Alyssa Munson-Hernandez is the Assistant Principal at Epic Middle School, Education For Change.

“I chose to apply to the Surge Fellowship to better prepare myself to agitate the spaces I move through as a leader of color in education. My hope is that through the relationships formed and the training experienced, that my lens will be sharpened and my voice will be clarified and amplified on behalf of my community.”

 

 

Darryl McDavid

Darryl McDavid is the Admissions Specialist at Year Up.

“If movements such as the civil rights and smaller grassroots movements have exemplified anything it’s the power of a community response, which is a large part of why I’d like to be a part of the Surge movement. Because I believe there are issues affecting communities of color that can’t be changed unless we all do our parts to push these changes forward. Additionally, I believe education is one of the most important steps in empowering others and a lack of education prevents individuals from realizing their full potential. Lastly, I’m ready to stop watching from the sidelines and to take action and play a role in opening doors to opportunities for young people of color that have been closed for all the wrong reasons. ”

 

 

Erik Martinez

Erik Martinez is the Manager, LGBTQ Support Services at San Francisco Unified School District.
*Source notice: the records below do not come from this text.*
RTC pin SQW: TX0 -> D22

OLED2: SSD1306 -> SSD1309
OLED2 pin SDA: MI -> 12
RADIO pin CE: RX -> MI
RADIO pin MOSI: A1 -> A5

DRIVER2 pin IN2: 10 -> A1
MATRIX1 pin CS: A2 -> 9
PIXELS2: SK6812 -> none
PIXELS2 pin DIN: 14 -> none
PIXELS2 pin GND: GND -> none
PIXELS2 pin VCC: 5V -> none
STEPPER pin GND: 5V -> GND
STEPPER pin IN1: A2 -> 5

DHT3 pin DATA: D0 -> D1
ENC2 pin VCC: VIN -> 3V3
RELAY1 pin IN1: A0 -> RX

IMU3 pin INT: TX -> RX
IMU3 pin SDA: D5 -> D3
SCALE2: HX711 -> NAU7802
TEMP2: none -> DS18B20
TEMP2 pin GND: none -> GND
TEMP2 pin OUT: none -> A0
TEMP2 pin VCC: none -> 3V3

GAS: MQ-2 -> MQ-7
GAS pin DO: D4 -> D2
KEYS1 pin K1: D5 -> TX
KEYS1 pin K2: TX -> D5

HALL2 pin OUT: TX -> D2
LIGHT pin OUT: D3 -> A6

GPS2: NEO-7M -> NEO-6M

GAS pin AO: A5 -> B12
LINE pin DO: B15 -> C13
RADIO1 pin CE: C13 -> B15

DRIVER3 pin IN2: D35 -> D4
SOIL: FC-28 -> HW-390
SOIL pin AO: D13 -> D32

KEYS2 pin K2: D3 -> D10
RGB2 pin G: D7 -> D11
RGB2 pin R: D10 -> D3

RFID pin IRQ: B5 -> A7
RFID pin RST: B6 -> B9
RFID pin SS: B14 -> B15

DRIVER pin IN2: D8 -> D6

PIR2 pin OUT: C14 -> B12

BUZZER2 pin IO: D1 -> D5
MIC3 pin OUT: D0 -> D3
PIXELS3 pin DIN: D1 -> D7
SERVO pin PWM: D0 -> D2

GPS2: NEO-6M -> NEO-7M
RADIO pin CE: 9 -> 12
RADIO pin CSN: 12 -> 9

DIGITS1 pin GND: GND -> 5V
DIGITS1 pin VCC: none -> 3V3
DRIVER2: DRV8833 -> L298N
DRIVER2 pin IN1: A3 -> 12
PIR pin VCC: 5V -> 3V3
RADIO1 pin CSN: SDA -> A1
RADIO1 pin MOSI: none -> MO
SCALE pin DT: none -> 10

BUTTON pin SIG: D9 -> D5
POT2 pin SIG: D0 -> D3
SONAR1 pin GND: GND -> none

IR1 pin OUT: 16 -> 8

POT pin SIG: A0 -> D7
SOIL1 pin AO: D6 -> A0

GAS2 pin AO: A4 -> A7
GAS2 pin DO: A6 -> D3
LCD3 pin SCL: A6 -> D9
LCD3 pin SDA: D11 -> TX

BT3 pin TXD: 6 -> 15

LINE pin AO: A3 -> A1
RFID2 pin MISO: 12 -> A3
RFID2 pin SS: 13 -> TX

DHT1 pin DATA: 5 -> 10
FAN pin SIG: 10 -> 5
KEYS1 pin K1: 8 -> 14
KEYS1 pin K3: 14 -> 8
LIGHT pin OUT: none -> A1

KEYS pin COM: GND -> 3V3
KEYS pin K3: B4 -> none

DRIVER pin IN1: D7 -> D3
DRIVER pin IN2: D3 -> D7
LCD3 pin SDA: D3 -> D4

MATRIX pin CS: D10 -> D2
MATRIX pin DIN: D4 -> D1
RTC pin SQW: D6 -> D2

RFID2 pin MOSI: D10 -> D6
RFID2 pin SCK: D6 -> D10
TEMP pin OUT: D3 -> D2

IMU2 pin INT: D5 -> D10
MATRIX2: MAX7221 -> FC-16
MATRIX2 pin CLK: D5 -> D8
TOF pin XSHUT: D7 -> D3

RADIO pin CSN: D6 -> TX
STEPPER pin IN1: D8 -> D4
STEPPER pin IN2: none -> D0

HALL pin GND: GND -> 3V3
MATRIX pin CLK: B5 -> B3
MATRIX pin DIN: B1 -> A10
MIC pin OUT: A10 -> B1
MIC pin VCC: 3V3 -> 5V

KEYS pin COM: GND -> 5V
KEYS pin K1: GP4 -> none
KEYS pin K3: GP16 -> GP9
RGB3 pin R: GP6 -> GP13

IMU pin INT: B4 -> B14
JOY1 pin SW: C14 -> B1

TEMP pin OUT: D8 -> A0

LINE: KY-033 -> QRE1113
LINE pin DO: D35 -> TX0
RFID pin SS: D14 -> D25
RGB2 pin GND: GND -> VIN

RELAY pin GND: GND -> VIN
“Leadership for people of color must be centered in community and relationships. It is the idea that if we are all to create the greatest impact in our communities and in ourselves, this must be done in relationship and solidarity with others. I want to be part of Surge because I work in an educational system that has historically marginalized peoples from which I come from – Mexican-descent and queer. Identities that are in constant conflict in the public education system. Now as an adult and in a leadership position, I often feel the same isolation I experienced when I was a student. Being part of Surge will help invigorate how I show up and help me feel connected to a larger movement toward justice.”

 

 

Zuleica Lopez

“I want to join the Surge movement to be part of a community of leaders of color. I want to engage in learning experiences that are identity affirming, that reminds us to recognize the power in our unique narratives, to grow and be inspired by the collective impact we are all having in education and push ourselves to new heights. When we are able to see ourselves as a force, then we live into our strengths and are able to make bolder changes. The belief in ourselves then fuels our ability to influence the growth and achievement of others and then they too will go on to do the same- creating a ripple effect that extends beyond our sightline. It’s a beautiful cycle, whereby the liberation of us all, begins with liberating ourselves.”

 

 

Jane Lee

Jane Lee is the Program Manager at Alameda County of Education.

“I am looking forward to sharing stories and learning alongside leaders of color who are passionate about serving students better, through the field of education. Through this fellowship, I hope to stay humble and also build up my understanding of systems of power in education.”